*** Opening Selected extract ***
Just another question about memory management in d from a newbie

Mon Jun 17 20:26:28 UTC 2019

On Mon, Jun 17, 2019 at 07:53:52PM +0000, Thomas via Digitalmars-d-learn wrote:
[...]
> int main()
> {
>     foreach(i;0 .. 10000)
>     {
>         int x;
>         // do something with x
>     }
>     return 0;
> }
> 
> Do I understand it right that the variable x will be created 10000
> times and destroyed at the end of the scope in each loop ? Or will it
> be 10000 overwritten by creation ?

If x were a heap-allocated object, then your concerns would be true: it
would be allocated once every iteration (and also add to the garbage
that the GC will have to collect later).

However, in this case x is an int, which is a value type. This means it
will be allocated on the stack, and allocation is as trivial as bumping
the stack pointer (practically zero cost), and deallocation is as simple
as bumping the stack pointer the other way. In fact, it doesn't even
have to bump the stack pointer between iterations, since it's obvious
from code analysis that x will always be allocated on the same position
of the stack relative to the function's call frame, so in the generated
machine code it can be as simple as just using that memory location
directly, and reusing the same location between iterations.

> I mean does it not cost the CPU some time to allocate (I know were
> talking here of nsec) but work is work. As far I know from my school
> days in assembler, allocation of memory is one of the most expensive
> instructions on the cpu. Activate memory block, find some free place,
> reserve, return pointer to caller, and so on..
*** Closing Selected extract ***
*** Opening Dataset entries ***
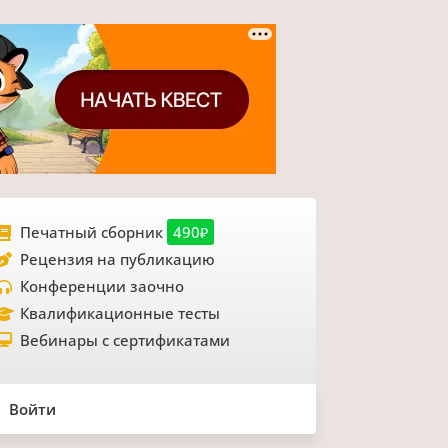
Печатный сборник
490₽
Рецензия на публикацию
Конференции заочно
Квалификационные тесты
Вебинары с сертификатами
Войти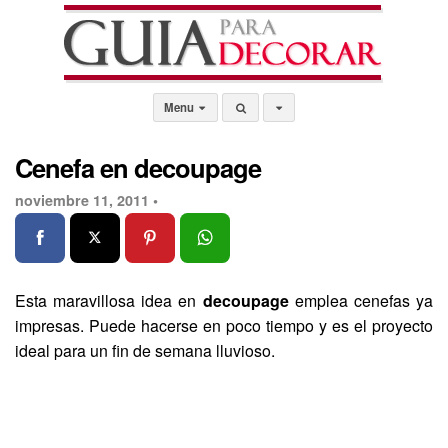
Menu
Cenefa en decoupage
noviembre 11, 2011 •
Esta maravillosa idea en
decoupage
emplea cenefas ya
impresas. Puede hacerse en poco tiempo y es el proyecto
ideal para un fin de semana lluvioso.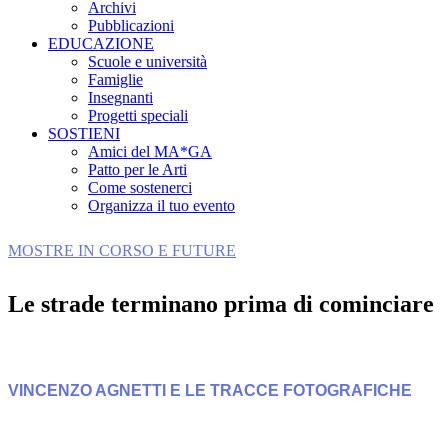
Archivi
Pubblicazioni
EDUCAZIONE
Scuole e università
Famiglie
Insegnanti
Progetti speciali
SOSTIENI
Amici del MA*GA
Patto per le Arti
Come sostenerci
Organizza il tuo evento
MOSTRE IN CORSO E FUTURE
Le strade terminano prima di cominciare
VINCENZO AGNETTI E LE TRACCE FOTOGRAFICHE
*** Closing Dataset entries ***
▶ Task brief
Continue the forum reply on memory management in D, starting after its last sentence. The data is separate material and is not part of the forum reply on memory management in D.

▶ Reply
That's not entirely accurate.  It depends on how the allocation is done.
Allocation on the stack is extremely cheap,and consists literally of
adding some number (the size of the allocation) to a register (the stack
pointer) -- you cannot get much simpler than that.

Also, memory allocation on the heap is not "one of the most expensive
instructions".  The reason it's expensive is because it's not a single
instruction, but an entire subroutine of instructions to manage the
heap.  There is no CPU I know of that has a built-in instruction for
heap allocation.

> In my opinion this version should perform a little better:
> 
> int main()
> {
>     int x;
>     foreach(i;0 .. 10000)
>     {
>         x = 0; // reinitialize
>         // do something with x
>     }
>     return 0;
> }
> 
> Or do I miss something and there is an optimization by the compiler to
> avoid recreating/destroying the variable x 10000 times ?
[...]

What you wrote here is exactly how the compiler will emit the machine
code given your first code example above.  Basically all modern
optimizing compilers will implement it this way, and you never have to
worry about stack allocation being slow.

The only time you will have a performance problem is if x is a
heap-allocated object. In *that* case you will want to look into reusing
previous instances of the object between iterations.  But if x is a
value type (int, or struct, etc.), you don't have to worry about this at
all.

The first version of the code you have above is the preferred one,
because it makes the code clearer.

On a related note, in modern programming languages generally you should
be more concerned about the higher-level meaning of the code than worry
about low-level details like how instructions are generated, because
generally speaking the machine code generated by the compiler is highly
transformed from the original source code, and generally will not have a
1-to-1 mapping to the higher-level logical meaning of the code, i.e.,
the first version of the code *logically* allocates x at the beginning
of each iteration of the loop and deallocates it at the end, but the
actual generated machine code elides all of that because the compiler's
optimizer can easily see that it's a stack allocation that always ends
up in the same place, so none of the allocation/deallocation actually
needs to be represented as-is in the machine code.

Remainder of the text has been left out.